TO DO —
Quote all entries exactly, leaving pictures aside.

[[ TASK MATERIAL open ]]

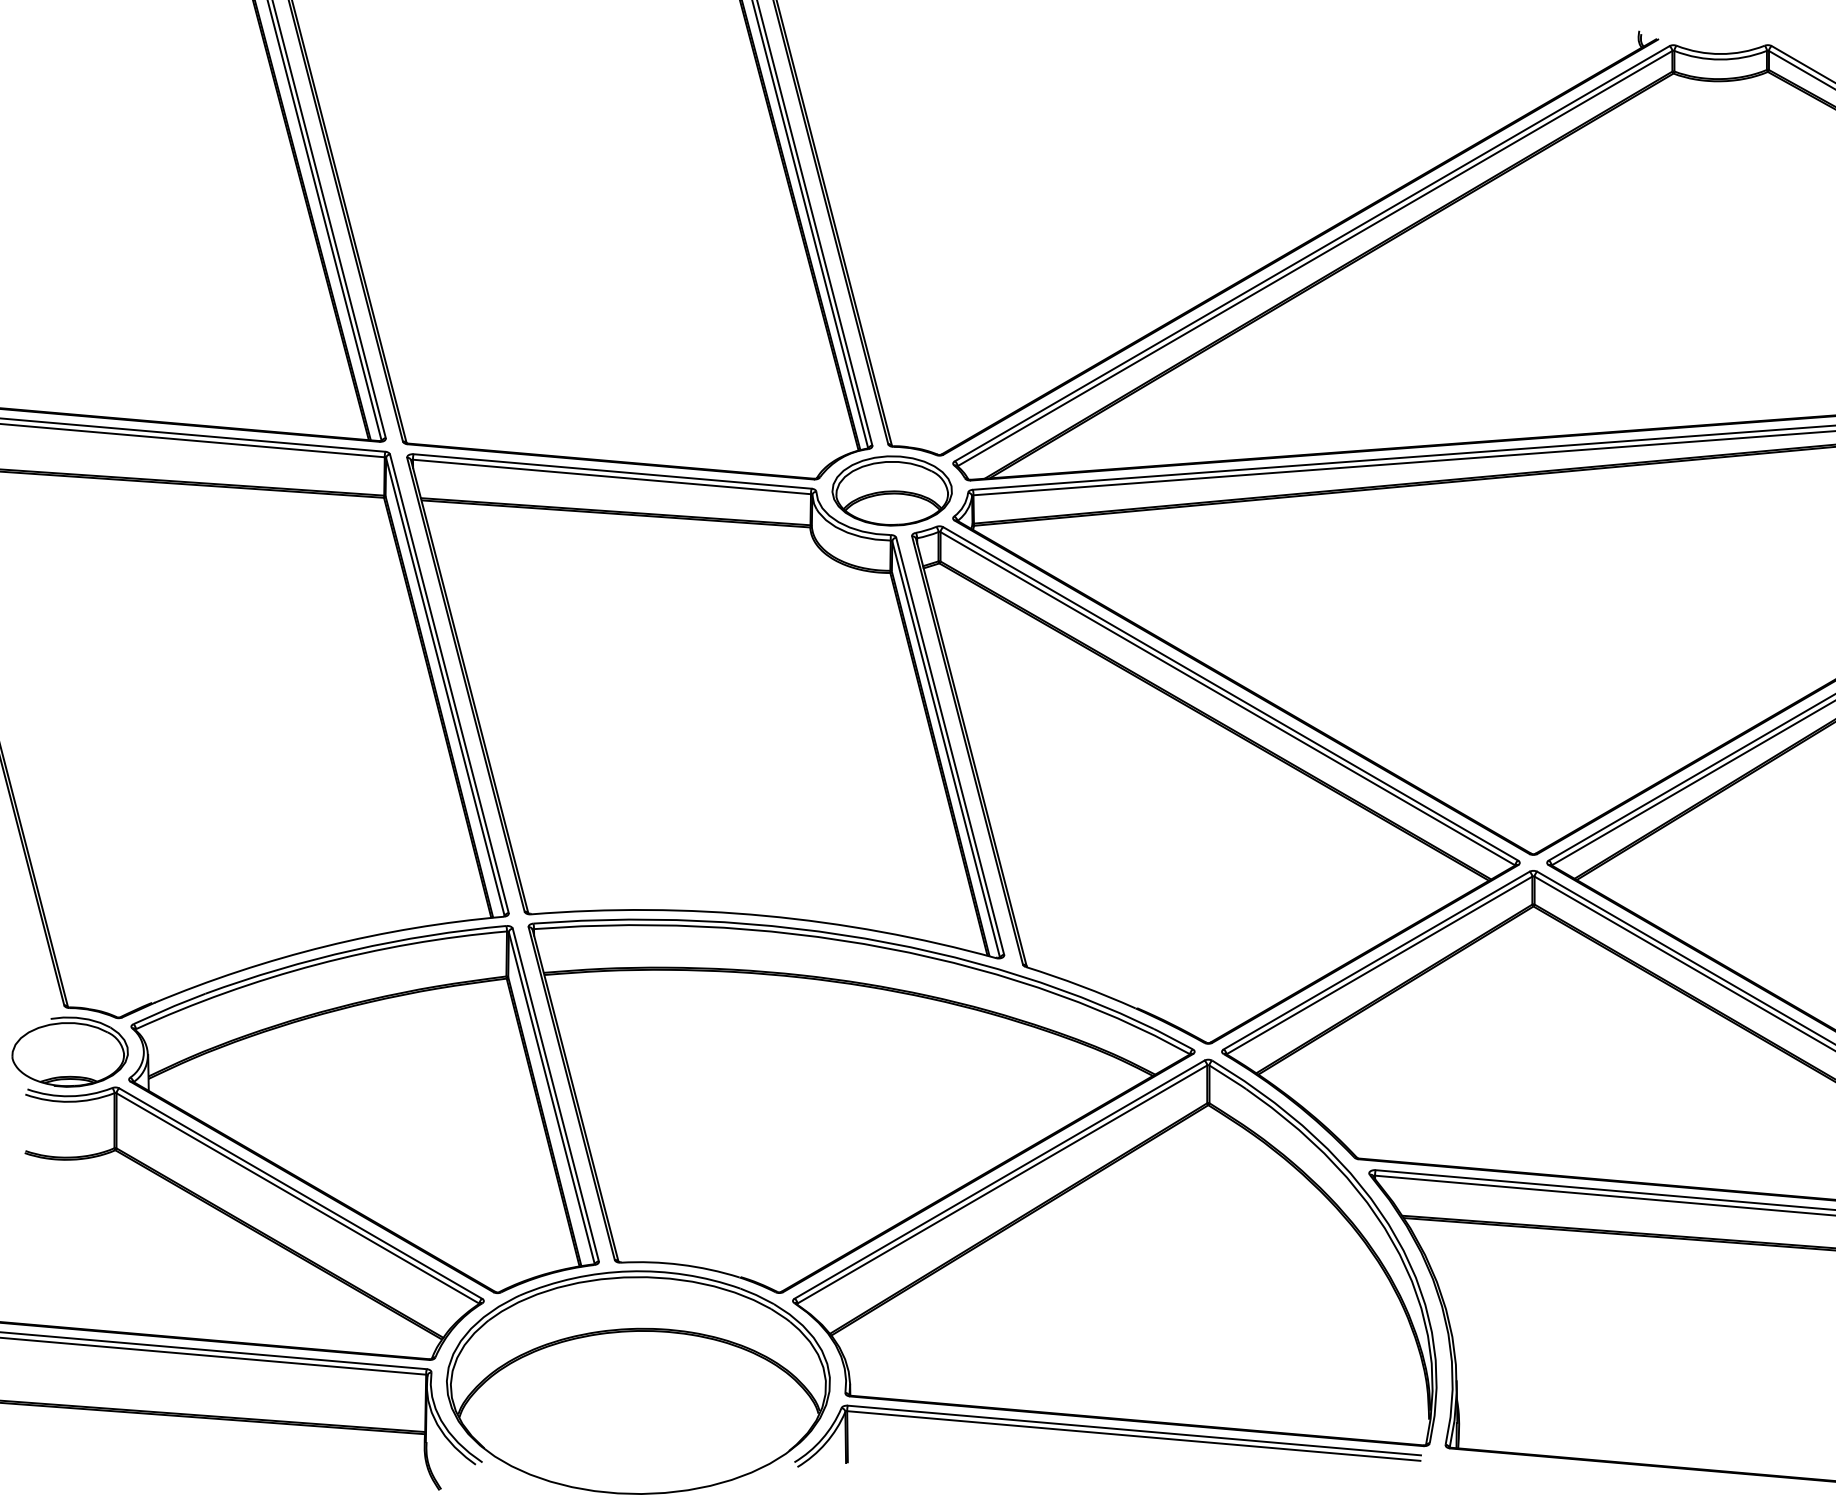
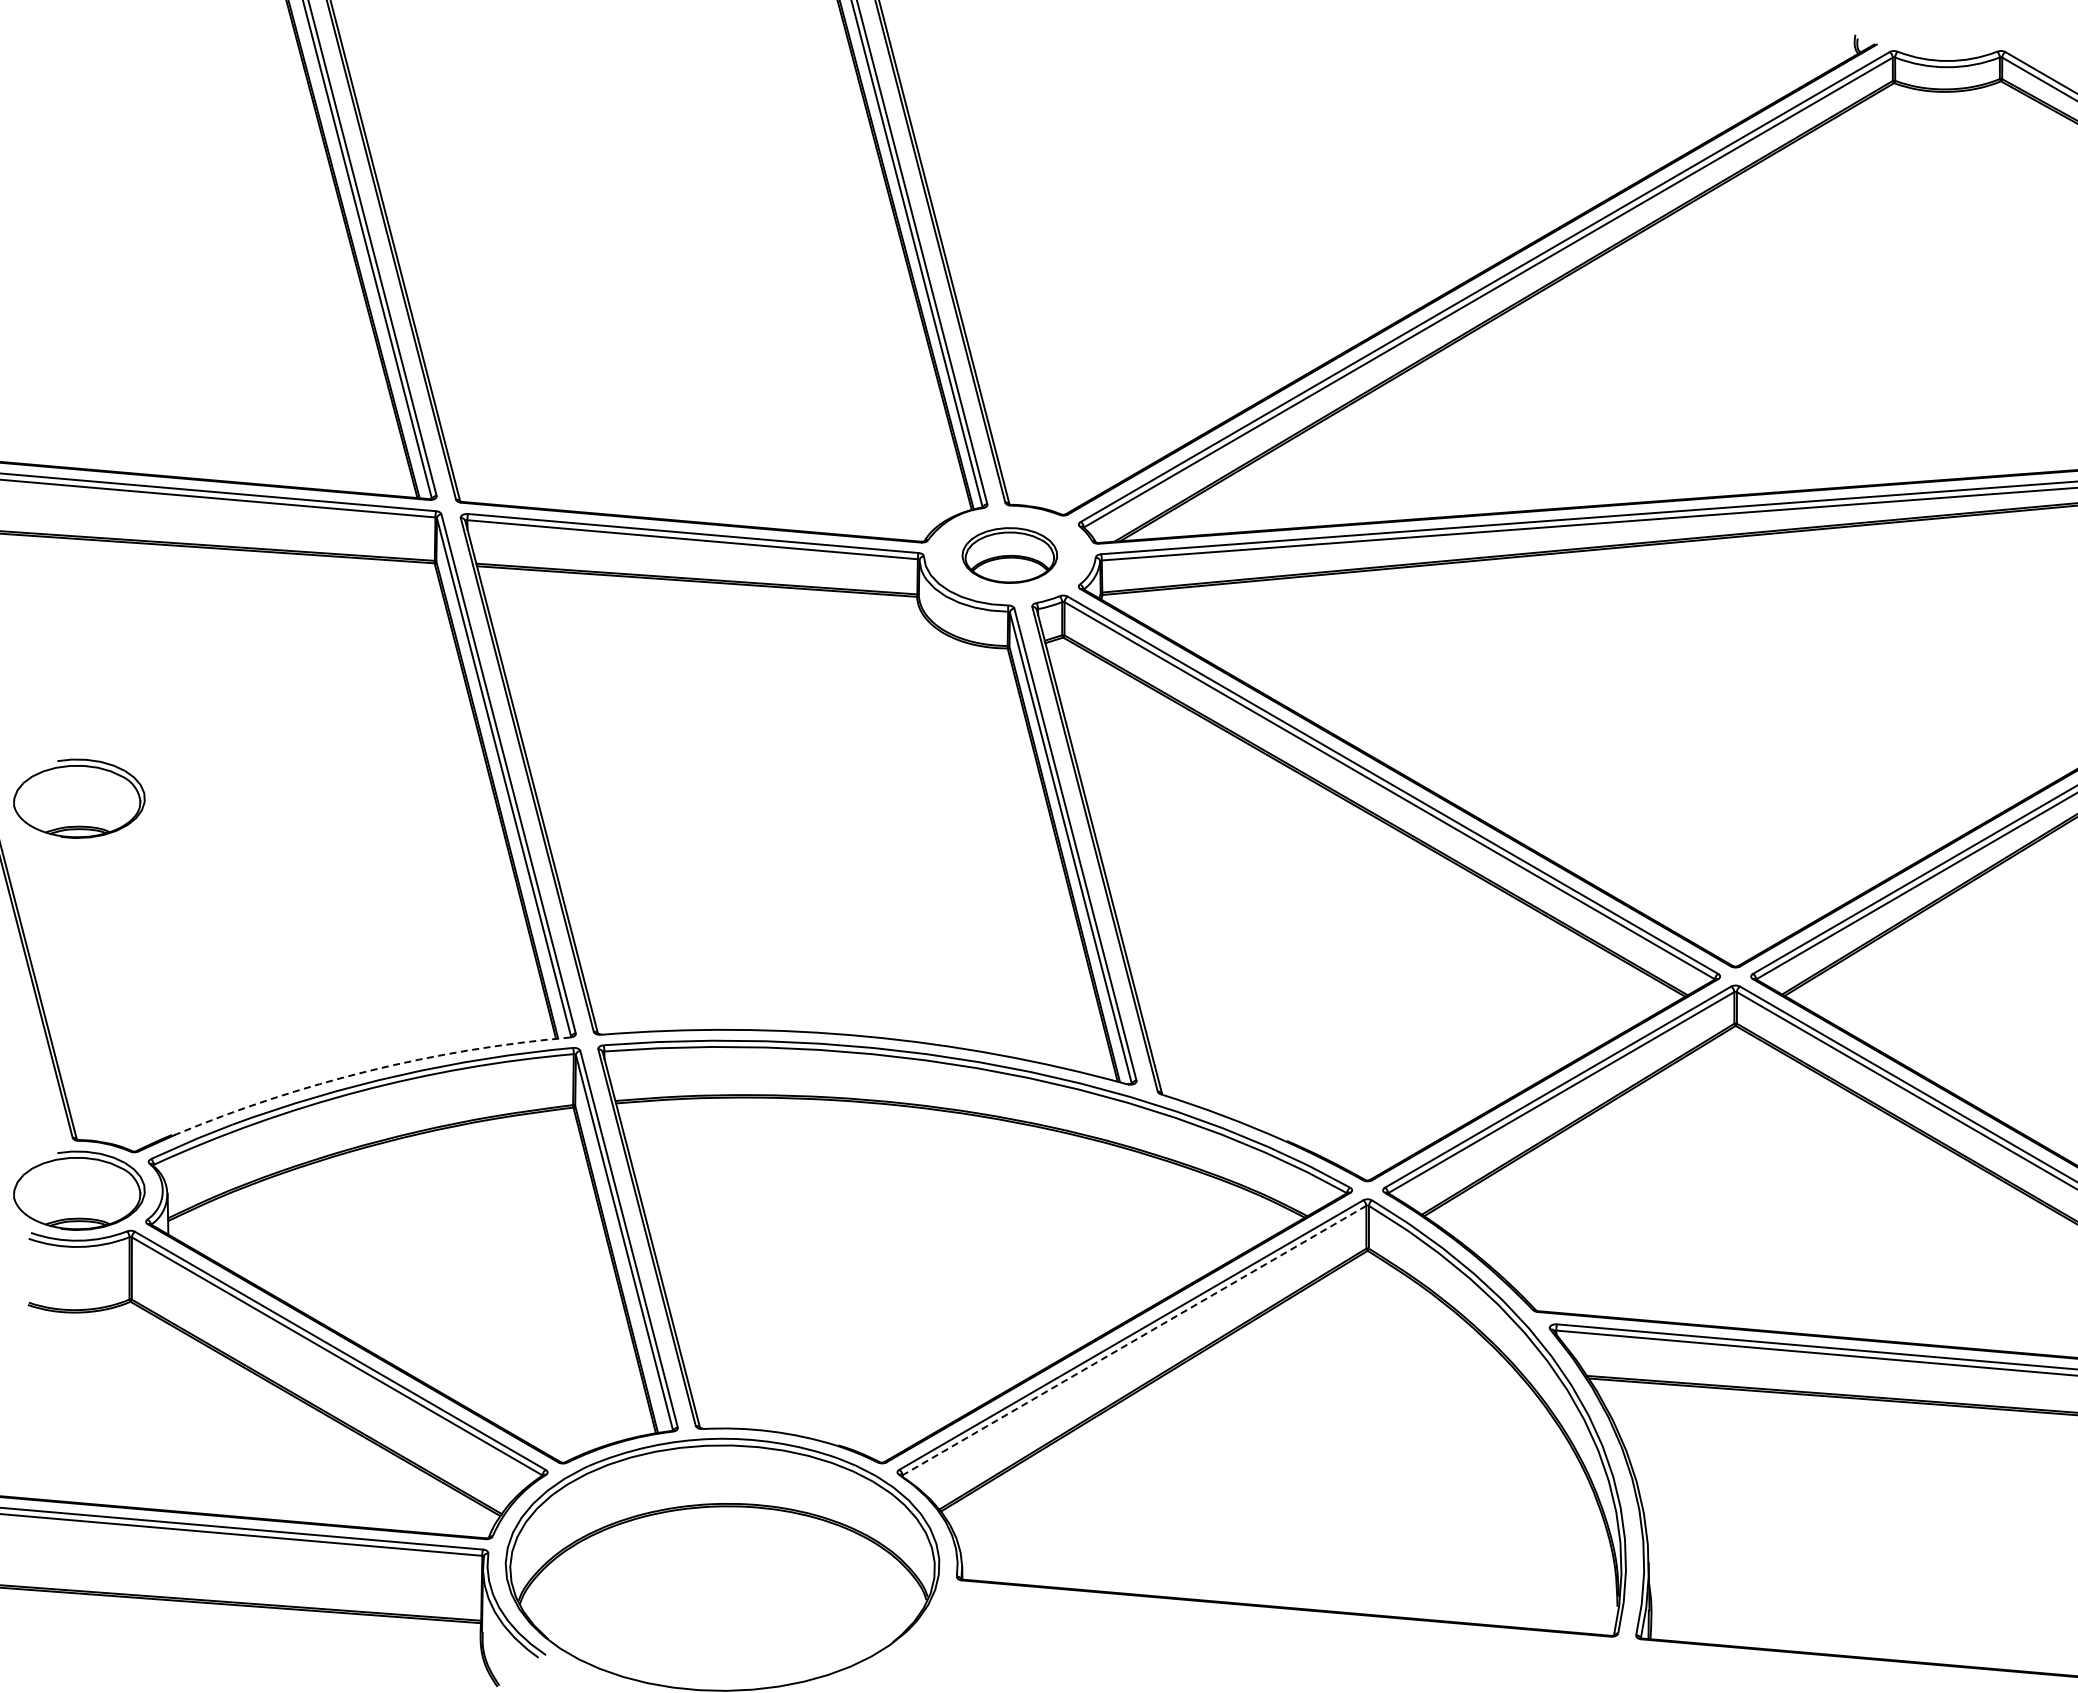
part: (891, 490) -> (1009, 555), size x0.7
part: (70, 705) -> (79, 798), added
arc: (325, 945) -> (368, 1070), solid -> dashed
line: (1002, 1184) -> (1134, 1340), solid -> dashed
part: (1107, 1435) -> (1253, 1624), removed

[[ TASK MATERIAL closed ]]

EXERCISE RESULT —
part: (891, 490) -> (1009, 555), size x0.7
part: (70, 705) -> (79, 798), added
arc: (325, 945) -> (368, 1070), solid -> dashed
line: (1002, 1184) -> (1134, 1340), solid -> dashed
part: (1107, 1435) -> (1253, 1624), removed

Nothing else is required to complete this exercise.